De opiniemakers zouden toch eens serieus naar de problemen moeten kijken vanuit meerdere perspectieven. Gedragseconomie, sociale economie en de post-Keynesiaanse economie belichten dezelfde problemen op een andere manier.
De ruime monetaire politiek heeft banken afgeholpen van dubieuze debiteuren. Het heeft tot geringe geldschepping geleid – zie de ECB-statistieken: 5-7% per jaar structureel. Gegeven de stijgende behoefte aan kasgeld en de stijgende productie is er geen ruimte meer voor inflatie! Keynes heeft zo’n 80 jaar geleden al uitgelegd dat in tijden van depressie (sombere verwachtingen op de middellange termijn) het publiek graag geld oppot. Verlagingen in het belastingtarief helpen niet – dat leidt ook tot oppotting of schuldaflossing. Deregulering op de arbeidsmarkt leidt tot loonverlaging, hetgeen de depressie verergert – zie Griekenland.
De Duitsers hebben al zo’n 100 jaar last van een monetair trauma, en ze vragen daarvoor begrip.

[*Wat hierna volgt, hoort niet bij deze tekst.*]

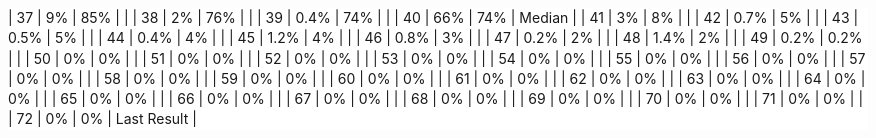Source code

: | 37 | 9% | 85% |  |
| 38 | 2% | 76% |  |
| 39 | 0.4% | 74% |  |
| 40 | 66% | 74% | Median |
| 41 | 3% | 8% |  |
| 42 | 0.7% | 5% |  |
| 43 | 0.5% | 5% |  |
| 44 | 0.4% | 4% |  |
| 45 | 1.2% | 4% |  |
| 46 | 0.8% | 3% |  |
| 47 | 0.2% | 2% |  |
| 48 | 1.4% | 2% |  |
| 49 | 0.2% | 0.2% |  |
| 50 | 0% | 0% |  |
| 51 | 0% | 0% |  |
| 52 | 0% | 0% |  |
| 53 | 0% | 0% |  |
| 54 | 0% | 0% |  |
| 55 | 0% | 0% |  |
| 56 | 0% | 0% |  |
| 57 | 0% | 0% |  |
| 58 | 0% | 0% |  |
| 59 | 0% | 0% |  |
| 60 | 0% | 0% |  |
| 61 | 0% | 0% |  |
| 62 | 0% | 0% |  |
| 63 | 0% | 0% |  |
| 64 | 0% | 0% |  |
| 65 | 0% | 0% |  |
| 66 | 0% | 0% |  |
| 67 | 0% | 0% |  |
| 68 | 0% | 0% |  |
| 69 | 0% | 0% |  |
| 70 | 0% | 0% |  |
| 71 | 0% | 0% |  |
| 72 | 0% | 0% | Last Result |
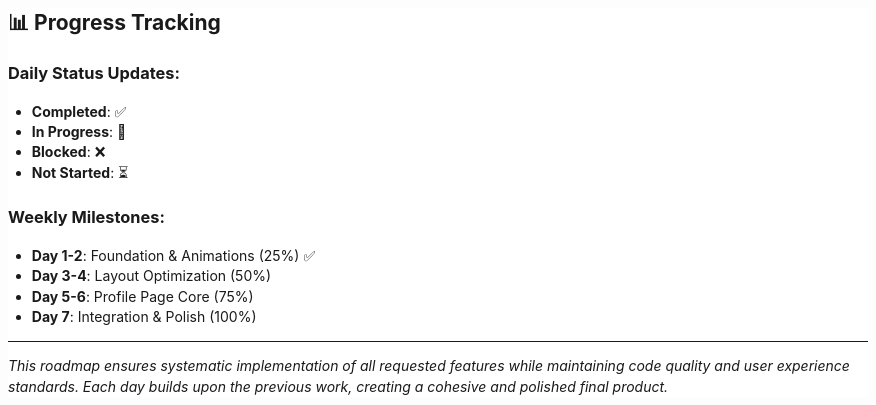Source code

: 
## 📊 Progress Tracking

### Daily Status Updates:
- **Completed**: ✅
- **In Progress**: 🔄
- **Blocked**: ❌
- **Not Started**: ⏳

### Weekly Milestones:
- **Day 1-2**: Foundation & Animations (25%) ✅
- **Day 3-4**: Layout Optimization (50%)
- **Day 5-6**: Profile Page Core (75%)
- **Day 7**: Integration & Polish (100%)

---

*This roadmap ensures systematic implementation of all requested features while maintaining code quality and user experience standards. Each day builds upon the previous work, creating a cohesive and polished final product.*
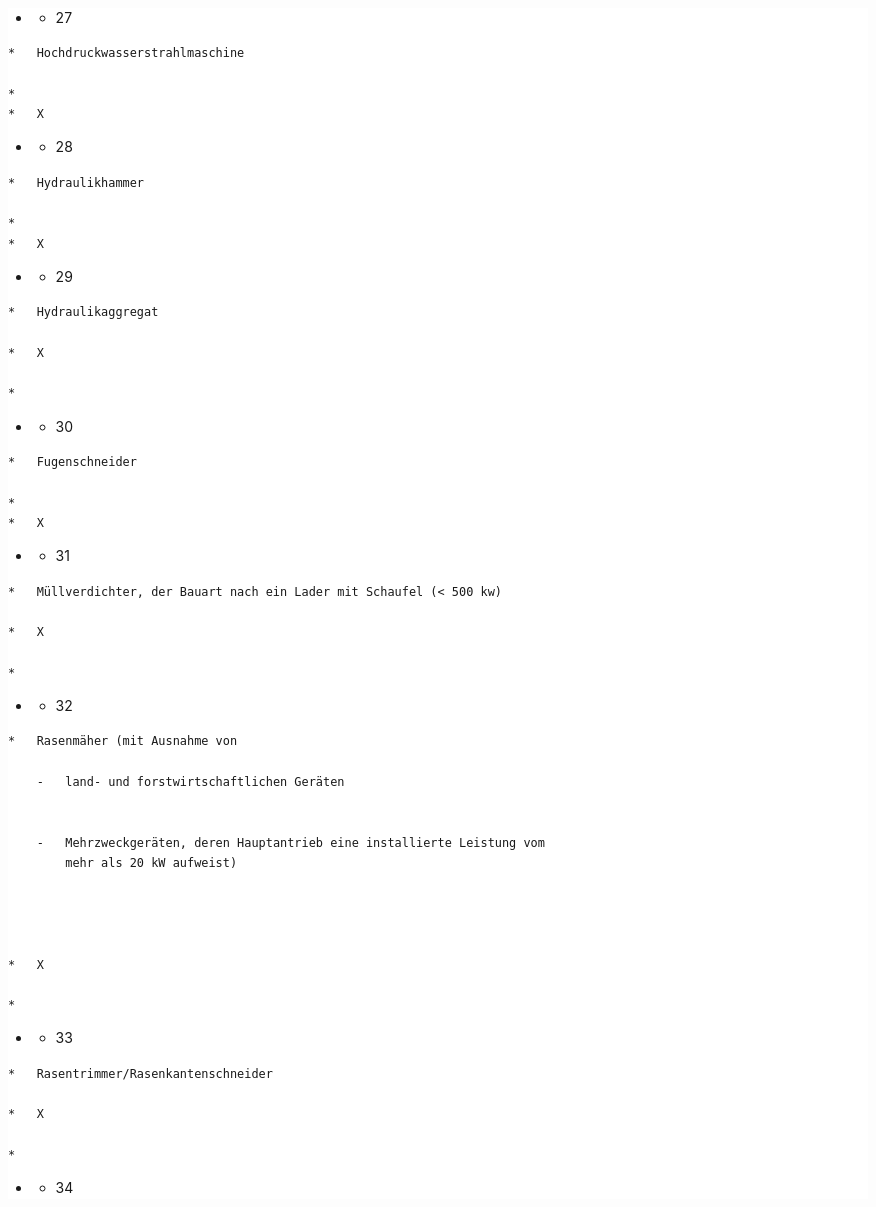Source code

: 
*    *   27

    *   Hochdruckwasserstrahlmaschine

    *
    *   X


*    *   28

    *   Hydraulikhammer

    *
    *   X


*    *   29

    *   Hydraulikaggregat

    *   X

    *

*    *   30

    *   Fugenschneider

    *
    *   X


*    *   31

    *   Müllverdichter, der Bauart nach ein Lader mit Schaufel (< 500 kw)

    *   X

    *

*    *   32

    *   Rasenmäher (mit Ausnahme von

        -   land- und forstwirtschaftlichen Geräten


        -   Mehrzweckgeräten, deren Hauptantrieb eine installierte Leistung vom
            mehr als 20 kW aufweist)




    *   X

    *

*    *   33

    *   Rasentrimmer/Rasenkantenschneider

    *   X

    *

*    *   34
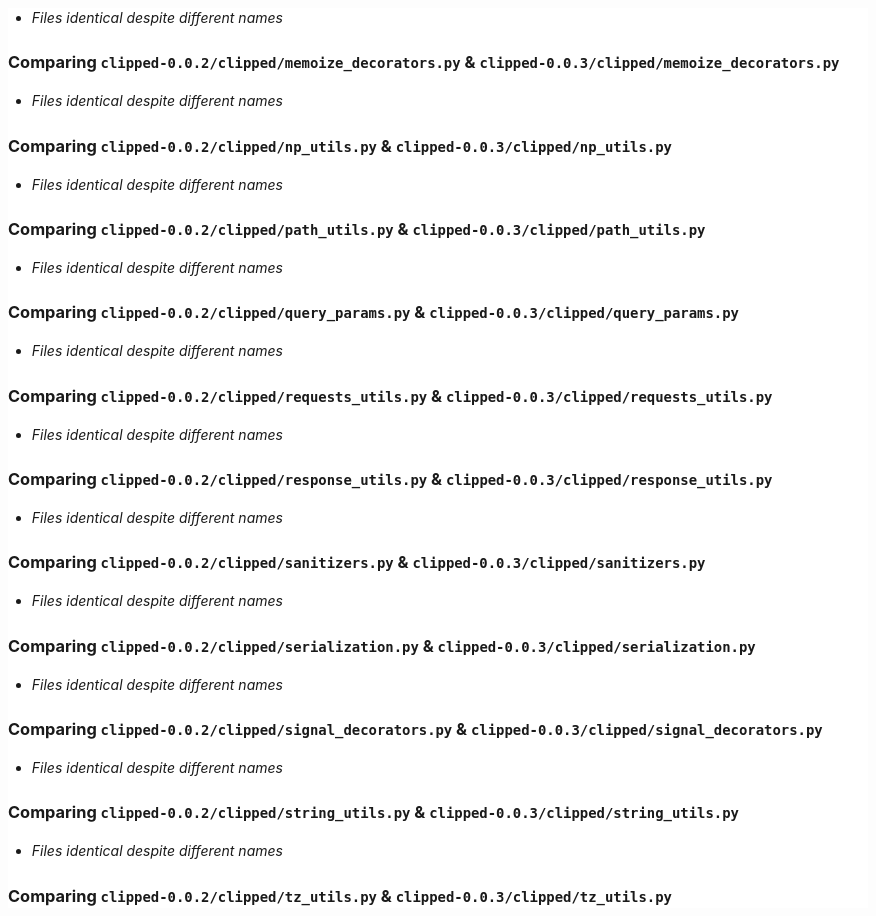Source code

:  * *Files identical despite different names*

### Comparing `clipped-0.0.2/clipped/memoize_decorators.py` & `clipped-0.0.3/clipped/memoize_decorators.py`

 * *Files identical despite different names*

### Comparing `clipped-0.0.2/clipped/np_utils.py` & `clipped-0.0.3/clipped/np_utils.py`

 * *Files identical despite different names*

### Comparing `clipped-0.0.2/clipped/path_utils.py` & `clipped-0.0.3/clipped/path_utils.py`

 * *Files identical despite different names*

### Comparing `clipped-0.0.2/clipped/query_params.py` & `clipped-0.0.3/clipped/query_params.py`

 * *Files identical despite different names*

### Comparing `clipped-0.0.2/clipped/requests_utils.py` & `clipped-0.0.3/clipped/requests_utils.py`

 * *Files identical despite different names*

### Comparing `clipped-0.0.2/clipped/response_utils.py` & `clipped-0.0.3/clipped/response_utils.py`

 * *Files identical despite different names*

### Comparing `clipped-0.0.2/clipped/sanitizers.py` & `clipped-0.0.3/clipped/sanitizers.py`

 * *Files identical despite different names*

### Comparing `clipped-0.0.2/clipped/serialization.py` & `clipped-0.0.3/clipped/serialization.py`

 * *Files identical despite different names*

### Comparing `clipped-0.0.2/clipped/signal_decorators.py` & `clipped-0.0.3/clipped/signal_decorators.py`

 * *Files identical despite different names*

### Comparing `clipped-0.0.2/clipped/string_utils.py` & `clipped-0.0.3/clipped/string_utils.py`

 * *Files identical despite different names*

### Comparing `clipped-0.0.2/clipped/tz_utils.py` & `clipped-0.0.3/clipped/tz_utils.py`
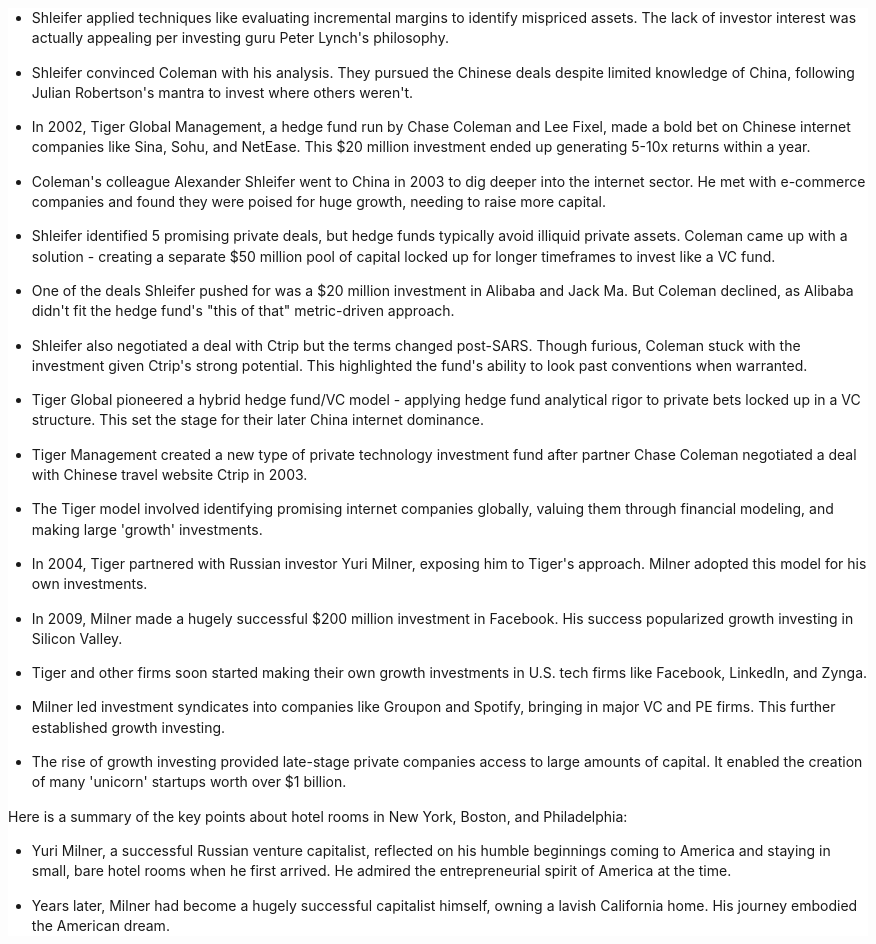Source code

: - Shleifer applied techniques like evaluating incremental margins to identify mispriced assets. The lack of investor interest was actually appealing per investing guru Peter Lynch's philosophy.

- Shleifer convinced Coleman with his analysis. They pursued the Chinese deals despite limited knowledge of China, following Julian Robertson's mantra to invest where others weren't.

 

- In 2002, Tiger Global Management, a hedge fund run by Chase Coleman and Lee Fixel, made a bold bet on Chinese internet companies like Sina, Sohu, and NetEase. This $20 million investment ended up generating 5-10x returns within a year.

- Coleman's colleague Alexander Shleifer went to China in 2003 to dig deeper into the internet sector. He met with e-commerce companies and found they were poised for huge growth, needing to raise more capital. 

- Shleifer identified 5 promising private deals, but hedge funds typically avoid illiquid private assets. Coleman came up with a solution - creating a separate $50 million pool of capital locked up for longer timeframes to invest like a VC fund.

- One of the deals Shleifer pushed for was a $20 million investment in Alibaba and Jack Ma. But Coleman declined, as Alibaba didn't fit the hedge fund's "this of that" metric-driven approach. 

- Shleifer also negotiated a deal with Ctrip but the terms changed post-SARS. Though furious, Coleman stuck with the investment given Ctrip's strong potential. This highlighted the fund's ability to look past conventions when warranted.

- Tiger Global pioneered a hybrid hedge fund/VC model - applying hedge fund analytical rigor to private bets locked up in a VC structure. This set the stage for their later China internet dominance.

 

- Tiger Management created a new type of private technology investment fund after partner Chase Coleman negotiated a deal with Chinese travel website Ctrip in 2003. 

- The Tiger model involved identifying promising internet companies globally, valuing them through financial modeling, and making large 'growth' investments. 

- In 2004, Tiger partnered with Russian investor Yuri Milner, exposing him to Tiger's approach. Milner adopted this model for his own investments.

- In 2009, Milner made a hugely successful $200 million investment in Facebook. His success popularized growth investing in Silicon Valley. 

- Tiger and other firms soon started making their own growth investments in U.S. tech firms like Facebook, LinkedIn, and Zynga. 

- Milner led investment syndicates into companies like Groupon and Spotify, bringing in major VC and PE firms. This further established growth investing.

- The rise of growth investing provided late-stage private companies access to large amounts of capital. It enabled the creation of many 'unicorn' startups worth over $1 billion.

 Here is a summary of the key points about hotel rooms in New York, Boston, and Philadelphia:

- Yuri Milner, a successful Russian venture capitalist, reflected on his humble beginnings coming to America and staying in small, bare hotel rooms when he first arrived. He admired the entrepreneurial spirit of America at the time. 

- Years later, Milner had become a hugely successful capitalist himself, owning a lavish California home. His journey embodied the American dream.
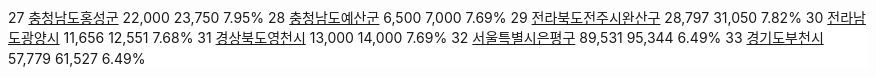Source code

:   <tr class="item">
    <td>27</td>
    <td><a href="/apt/충청남도홍성군">충청남도홍성군</a></td>
    <td>22,000</td>
    <td>23,750</td>
    <td>7.95%</td>
  </tr>

  <tr class="item">
    <td>28</td>
    <td><a href="/apt/충청남도예산군">충청남도예산군</a></td>
    <td>6,500</td>
    <td>7,000</td>
    <td>7.69%</td>
  </tr>

  <tr class="item">
    <td>29</td>
    <td><a href="/apt/전라북도전주시완산구">전라북도전주시완산구</a></td>
    <td>28,797</td>
    <td>31,050</td>
    <td>7.82%</td>
  </tr>

  <tr class="item">
    <td>30</td>
    <td><a href="/apt/전라남도광양시">전라남도광양시</a></td>
    <td>11,656</td>
    <td>12,551</td>
    <td>7.68%</td>
  </tr>

  <tr class="item">
    <td>31</td>
    <td><a href="/apt/경상북도영천시">경상북도영천시</a></td>
    <td>13,000</td>
    <td>14,000</td>
    <td>7.69%</td>
  </tr>

  <tr class="item">
    <td>32</td>
    <td><a href="/apt/서울특별시은평구">서울특별시은평구</a></td>
    <td>89,531</td>
    <td>95,344</td>
    <td>6.49%</td>
  </tr>

  <tr class="item">
    <td>33</td>
    <td><a href="/apt/경기도부천시">경기도부천시</a></td>
    <td>57,779</td>
    <td>61,527</td>
    <td>6.49%</td>
  </tr>
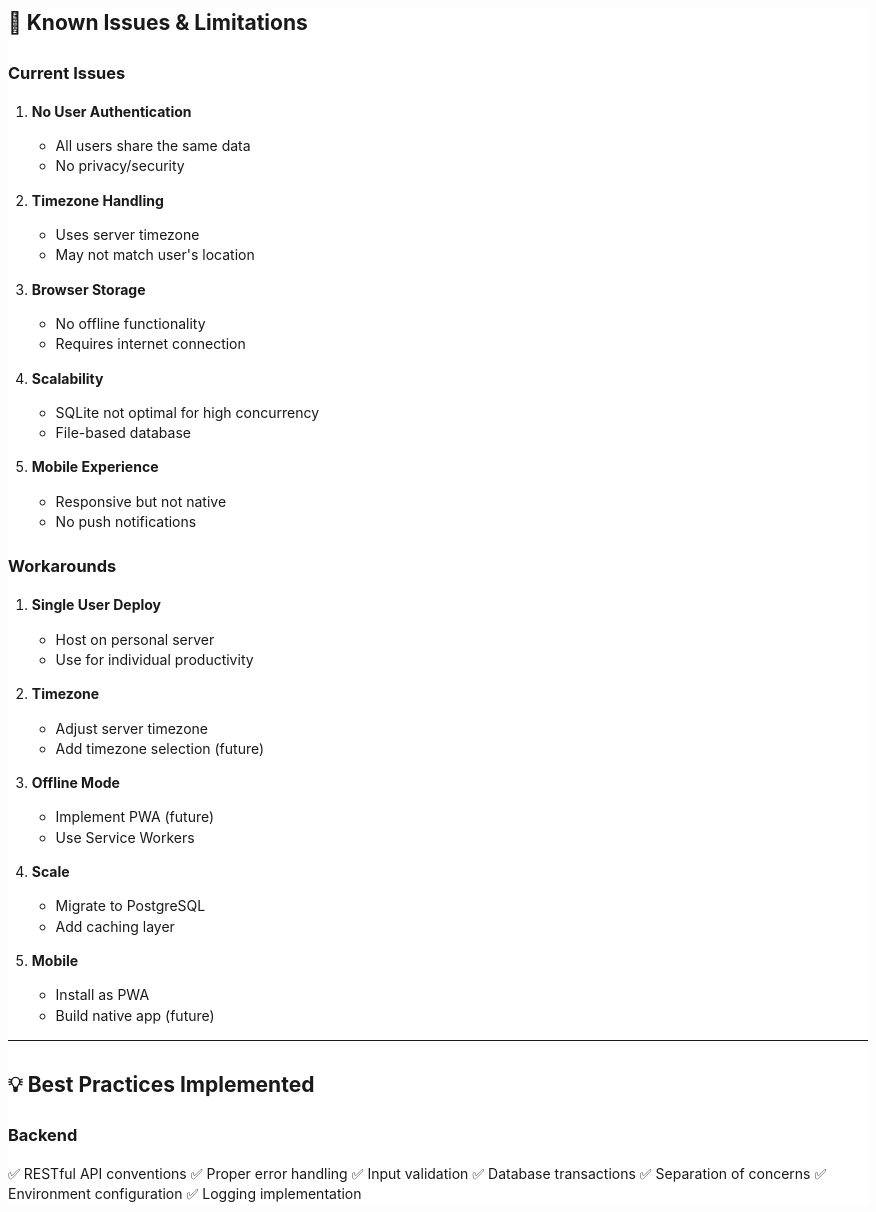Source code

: 
## 🐛 Known Issues & Limitations

### Current Issues

1. **No User Authentication**
   - All users share the same data
   - No privacy/security

2. **Timezone Handling**
   - Uses server timezone
   - May not match user's location

3. **Browser Storage**
   - No offline functionality
   - Requires internet connection

4. **Scalability**
   - SQLite not optimal for high concurrency
   - File-based database

5. **Mobile Experience**
   - Responsive but not native
   - No push notifications

### Workarounds

1. **Single User Deploy**
   - Host on personal server
   - Use for individual productivity

2. **Timezone**
   - Adjust server timezone
   - Add timezone selection (future)

3. **Offline Mode**
   - Implement PWA (future)
   - Use Service Workers

4. **Scale**
   - Migrate to PostgreSQL
   - Add caching layer

5. **Mobile**
   - Install as PWA
   - Build native app (future)

---

## 💡 Best Practices Implemented

### Backend
✅ RESTful API conventions
✅ Proper error handling
✅ Input validation
✅ Database transactions
✅ Separation of concerns
✅ Environment configuration
✅ Logging implementation
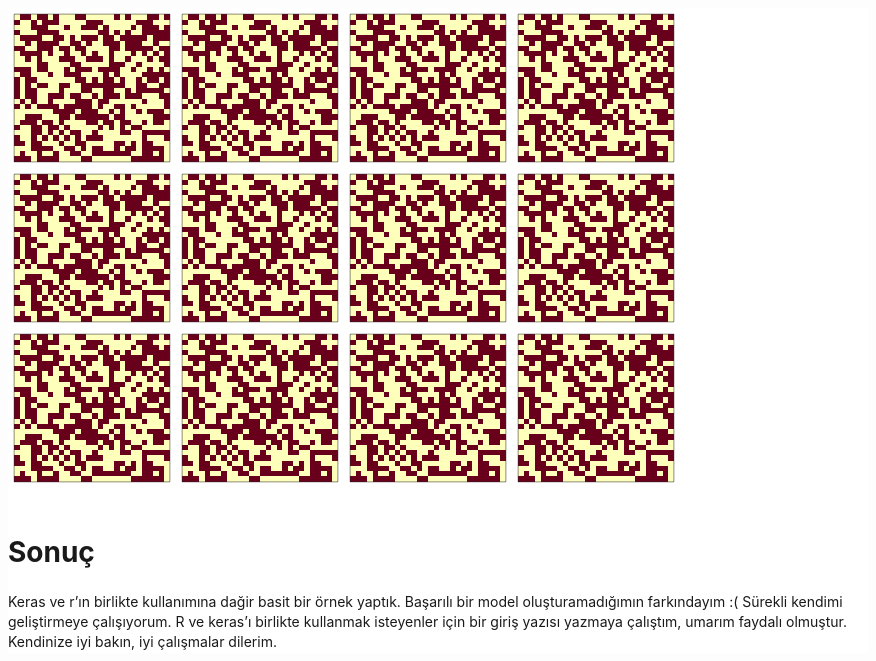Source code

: ![](/img/unnamed-chunk-10-1.png)

Sonuç
=====

Keras ve r’ın birlikte kullanımına dağir basit bir örnek yaptık.
Başarılı bir model oluşturamadığımın farkındayım :( Sürekli kendimi
geliştirmeye çalışıyorum. R ve keras’ı birlikte kullanmak isteyenler için
bir giriş yazısı yazmaya çalıştım, umarım faydalı olmuştur. Kendinize
iyi bakın, iyi çalışmalar dilerim.
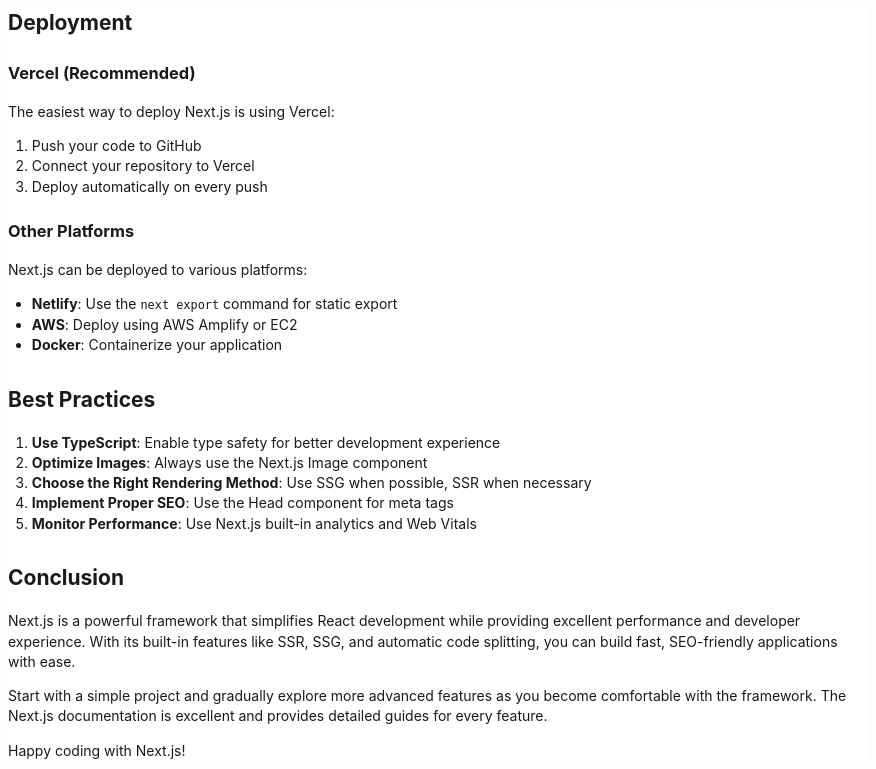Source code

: ## Deployment

### Vercel (Recommended)

The easiest way to deploy Next.js is using Vercel:

1. Push your code to GitHub
2. Connect your repository to Vercel
3. Deploy automatically on every push

### Other Platforms

Next.js can be deployed to various platforms:

- **Netlify**: Use the `next export` command for static export
- **AWS**: Deploy using AWS Amplify or EC2
- **Docker**: Containerize your application

## Best Practices

1. **Use TypeScript**: Enable type safety for better development experience
2. **Optimize Images**: Always use the Next.js Image component
3. **Choose the Right Rendering Method**: Use SSG when possible, SSR when necessary
4. **Implement Proper SEO**: Use the Head component for meta tags
5. **Monitor Performance**: Use Next.js built-in analytics and Web Vitals

## Conclusion

Next.js is a powerful framework that simplifies React development while providing excellent performance and developer experience. With its built-in features like SSR, SSG, and automatic code splitting, you can build fast, SEO-friendly applications with ease.

Start with a simple project and gradually explore more advanced features as you become comfortable with the framework. The Next.js documentation is excellent and provides detailed guides for every feature.

Happy coding with Next.js!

Nederland heeft zich al heel lang monetair solidair verklaard met het Duitse irrationele monetaire gedrag. In plaats van economische therapie voor de Duitsers hebben Nederlandse ministers van Financien – De Jager en Dijsselbloem – onze naam in Zuid-Europa te grabbel gegooid door middel van moreel onaanvaardbaar taalgebruik.
Een mogelijke uitweg ziet er als volgt uit: Duitsland en Nederland werken de onevenwichtigheden op hun betalingsbalans weg door de overheidsinvesteringen te verhogen. Monetaire financiering is daarbij de beste financieringswijze. Op deze wijze komt er meer geld in omloop dat minder wordt opgepot – de overheidsimpuls kan de depressieve verwachtingen van de particuliere sector doorbreken. Macro-stabiliteit kan worden bereikt door zowel de macro-interestvoet als de macro-loonvoet te stabiliseren. Het eerste betekent dat de centrale bank ophoudt met het voortdurend aanpassen van de interestvoet. Het tweede dient plaats te vinden door middel van tripartite consultatie in Brussel. De hamvraag zal moeten zijn: hoe stabiliseren we de macro-loonvoet, terwijl de loonstructuur zodanig verandert dat het zuiden concurrerender wordt.
Piet Keizer, Associate Professor Economische Methodologie, Utrecht University School of Economics, 6 Augustus, 2019.